**WHAT YOU HAVE TO DO**: Retype the TechEd 2014 write-up below word for word, beginning at the words "Microsoft TechEd2014TechEd 2014" and stopping after "standard cloud architecture.".

**PASSAGE FOR REVIEW**:
TechEd 2014

Microsoft TechEd2014TechEd 2014 in Barcelona – Good weather, nice city and interesting tech sessions 🙂








Everyone is investing massively in their cloud platforms. Amazon is still the market leader, but Microsoft Azure is growing fast. Ultimately there will only be few big cloud vendors – likely Amazon, Microsoft and Google. Azure is soon crossing 1M servers milestone which is quite mindboggling number. For the Titanfall game launch day they used 25K servers. New Azure G-series virtual machine instances are quite nice with 30 cores, 448 GB of memory and 6 TB of SSD. All vendors are investing on fast SAN/NAS/EBS storage technologies and one can now get up to 60 K IOPS from standard cloud architecture.



Azure Pack allows you to install Azure on your data-center. This allows hybrid scenarios and configurations. Based on sessions I saw it’s quite clear that Microsoft will integrate all possible server products they have closely with Azure. There is a new (quite expensive) offering “Dell Cloud Platform System” which is basically an Azure appliance on top of Dell hardware. There are specialty PCI SSD configurations &  appliances allowing you to have 700 K IOPS with very low latencies in micro-second range. One server was bench-marked as 1+ M SQL transactions per second.



This was new technology to me. Pioneered by Google, Linux and Docker. Now coming to Windows. Virtualized “bubbles” or “containers” running on top of one OS without hypervisors. Allows very lightweight virtual containers to be isolated while sharing resources. Bootup times of few seconds compared to several minutes for full VM images. Sizes are also much lower as no need to store full guest OS images. Massive cost savings possible on cloud scale architecture.



Azure has automation APIs to set up and configure your environment. Powershell is very powerful indeed! New technology “Desired State Configuration” allows one to describe the runtime requirements for the server platform and it automatically applies and maintains all relevant software versions.



New upcoming Intel  CPUs have much improved SIMD support. Upcoming NET JIT supports these and allows one to write SIMD enabled code directly on .NET languages. See RyuJIT CTP3 for more details.



Roslyn compiler framework coming to all aspects of NET framework. Native compilation targeting specific CPU architectures, now for store apps and later likely everything, 20% performance improvement or so. Ultimately allows us to stop execution, debug, change any code and continue execution. Enables very high level of customization and extensibility of the Visual Studio IDE – practically the language itself is soon programmable.



This was very impressive. Develop logic core with C#, UI core with C# and small Windows/WinPhone/Android/iOS UI adapters all written 100% with C#. Runs natively on all target platforms with native look and feel for each. Very good tools and emulators for Android etc. No need to learn Objective C or any of that stuff.

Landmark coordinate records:
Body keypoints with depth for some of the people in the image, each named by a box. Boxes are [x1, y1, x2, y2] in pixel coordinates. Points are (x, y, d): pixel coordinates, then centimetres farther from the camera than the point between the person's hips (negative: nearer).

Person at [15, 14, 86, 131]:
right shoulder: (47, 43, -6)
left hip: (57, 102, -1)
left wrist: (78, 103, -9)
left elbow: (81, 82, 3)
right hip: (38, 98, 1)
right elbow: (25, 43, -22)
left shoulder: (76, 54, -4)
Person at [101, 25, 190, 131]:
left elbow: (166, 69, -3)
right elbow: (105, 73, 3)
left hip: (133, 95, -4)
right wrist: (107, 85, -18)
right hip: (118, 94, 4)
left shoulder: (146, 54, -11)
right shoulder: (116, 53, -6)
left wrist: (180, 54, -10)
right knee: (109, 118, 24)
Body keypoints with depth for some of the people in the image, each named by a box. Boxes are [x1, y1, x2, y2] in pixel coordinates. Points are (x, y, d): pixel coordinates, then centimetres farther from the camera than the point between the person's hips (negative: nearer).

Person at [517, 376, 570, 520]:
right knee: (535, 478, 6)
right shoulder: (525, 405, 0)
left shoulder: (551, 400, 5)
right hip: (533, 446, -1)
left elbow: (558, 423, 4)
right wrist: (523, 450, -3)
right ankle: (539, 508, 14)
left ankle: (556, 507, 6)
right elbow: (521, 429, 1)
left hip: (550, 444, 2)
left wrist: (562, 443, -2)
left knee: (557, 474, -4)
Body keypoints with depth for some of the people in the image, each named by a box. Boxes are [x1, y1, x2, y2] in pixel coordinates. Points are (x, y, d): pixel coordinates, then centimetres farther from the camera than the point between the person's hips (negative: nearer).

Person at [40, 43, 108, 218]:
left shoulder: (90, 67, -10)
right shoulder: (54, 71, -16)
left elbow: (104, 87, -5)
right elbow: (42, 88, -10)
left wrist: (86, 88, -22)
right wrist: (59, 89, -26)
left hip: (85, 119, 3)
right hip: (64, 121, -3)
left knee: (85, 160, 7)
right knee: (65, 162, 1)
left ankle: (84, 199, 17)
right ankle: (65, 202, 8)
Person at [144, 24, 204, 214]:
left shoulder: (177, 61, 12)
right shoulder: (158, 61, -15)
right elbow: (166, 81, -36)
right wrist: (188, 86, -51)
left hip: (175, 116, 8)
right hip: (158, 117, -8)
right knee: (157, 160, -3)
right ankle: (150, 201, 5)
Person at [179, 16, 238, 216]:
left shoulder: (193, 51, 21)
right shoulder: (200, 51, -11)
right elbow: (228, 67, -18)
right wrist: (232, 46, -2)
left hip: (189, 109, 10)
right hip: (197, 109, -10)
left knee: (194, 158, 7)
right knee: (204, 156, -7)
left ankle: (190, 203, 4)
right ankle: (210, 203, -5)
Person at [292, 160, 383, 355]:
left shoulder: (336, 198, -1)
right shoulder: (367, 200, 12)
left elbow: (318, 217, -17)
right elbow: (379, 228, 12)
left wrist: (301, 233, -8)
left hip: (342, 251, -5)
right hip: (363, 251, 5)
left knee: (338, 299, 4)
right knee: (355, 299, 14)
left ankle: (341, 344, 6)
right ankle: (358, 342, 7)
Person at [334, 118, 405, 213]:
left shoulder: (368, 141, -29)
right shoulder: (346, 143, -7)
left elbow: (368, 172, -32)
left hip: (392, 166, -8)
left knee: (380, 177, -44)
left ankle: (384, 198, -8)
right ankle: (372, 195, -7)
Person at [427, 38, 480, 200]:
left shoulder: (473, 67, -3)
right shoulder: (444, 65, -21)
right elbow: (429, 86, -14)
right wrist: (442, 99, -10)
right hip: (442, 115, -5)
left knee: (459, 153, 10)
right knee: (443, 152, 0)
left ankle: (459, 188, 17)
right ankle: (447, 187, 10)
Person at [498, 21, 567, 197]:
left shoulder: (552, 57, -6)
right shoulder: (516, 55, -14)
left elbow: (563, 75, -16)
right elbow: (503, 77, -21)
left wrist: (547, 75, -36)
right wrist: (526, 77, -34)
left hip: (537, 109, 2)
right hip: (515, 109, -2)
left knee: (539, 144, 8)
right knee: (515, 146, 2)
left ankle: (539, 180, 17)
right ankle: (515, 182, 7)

**WRITTEN ANSWER**:
Microsoft TechEd2014TechEd 2014 in Barcelona – Good weather, nice city and interesting tech sessions 🙂








Everyone is investing massively in their cloud platforms. Amazon is still the market leader, but Microsoft Azure is growing fast. Ultimately there will only be few big cloud vendors – likely Amazon, Microsoft and Google. Azure is soon crossing 1M servers milestone which is quite mindboggling number. For the Titanfall game launch day they used 25K servers. New Azure G-series virtual machine instances are quite nice with 30 cores, 448 GB of memory and 6 TB of SSD. All vendors are investing on fast SAN/NAS/EBS storage technologies and one can now get up to 60 K IOPS from standard cloud architecture.